Task description: Print all the data below exactly, without images.

Source data:
------------------------------------------------------------------------

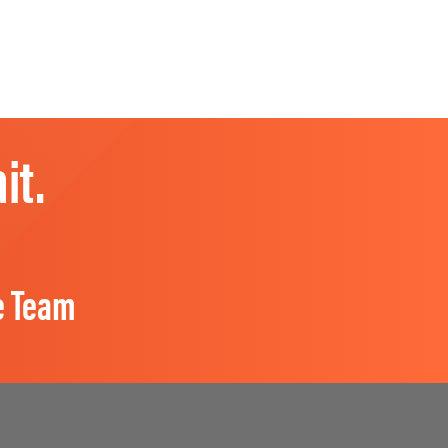
it.
e Team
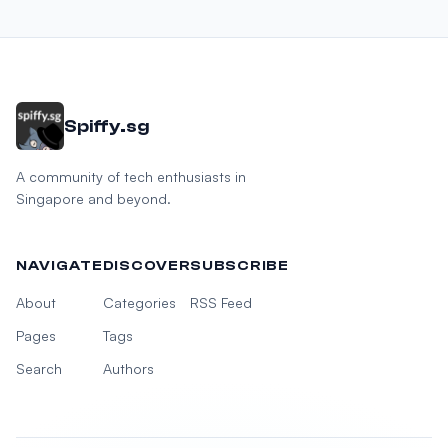
Spiffy.sg
A community of tech enthusiasts in
Singapore and beyond.
NAVIGATE
DISCOVER
SUBSCRIBE
About
Categories
RSS Feed
Pages
Tags
Search
Authors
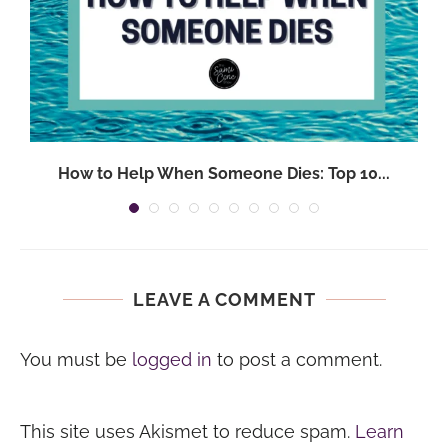
.
How to Help When Someone Dies: Top 10...
LEAVE A COMMENT
You must be
logged in
to post a comment.
This site uses Akismet to reduce spam.
Learn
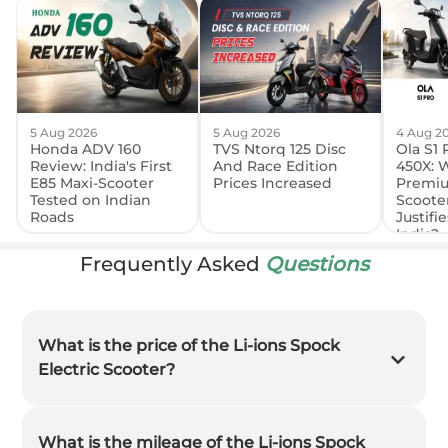
5 Aug 2026
5 Aug 2026
4 Aug 2
Honda ADV 160
TVS Ntorq 125 Disc
Ola S1 
Review: India's First
And Race Edition
450X: 
E85 Maxi-Scooter
Prices Increased
Premiu
Tested on Indian
Scooter
Roads
Justifie
India?
Frequently Asked
Questions
What is the price of the Li-ions Spock
Electric Scooter?
What is the mileage of the Li-ions Spock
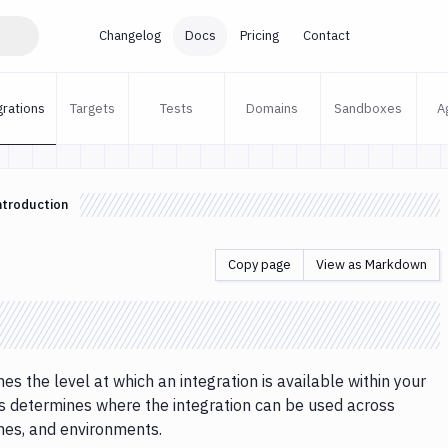
Changelog
Docs
Pricing
Contact
grations
Targets
Tests
Domains
Sandboxes
A
ntroduction
Copy page
View as Markdown
es the level at which an integration is available within your
s determines where the integration can be used across
ines, and environments.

------------------------------------------------------------------------

Response for this exercise:
it.
e Team
Spiffy.sg
A community of tech enthusiasts in
Singapore and beyond.
NAVIGATE
DISCOVER
SUBSCRIBE
About
Categories
RSS Feed
Pages
Tags
Search
Authors
.
How to Help When Someone Dies: Top 10...
LEAVE A COMMENT
You must be
logged in
to post a comment.
This site uses Akismet to reduce spam.
Learn
5 Aug 2026
5 Aug 2026
4 Aug 2
Honda ADV 160
TVS Ntorq 125 Disc
Ola S1 
Review: India's First
And Race Edition
450X: 
E85 Maxi-Scooter
Prices Increased
Premiu
Tested on Indian
Scooter
Roads
Justifie
India?
Frequently Asked
Questions
What is the price of the Li-ions Spock
Electric Scooter?
What is the mileage of the Li-ions Spock
Changelog
Docs
Pricing
Contact
grations
Targets
Tests
Domains
Sandboxes
A
ntroduction
Copy page
View as Markdown
es the level at which an integration is available within your
s determines where the integration can be used across
ines, and environments.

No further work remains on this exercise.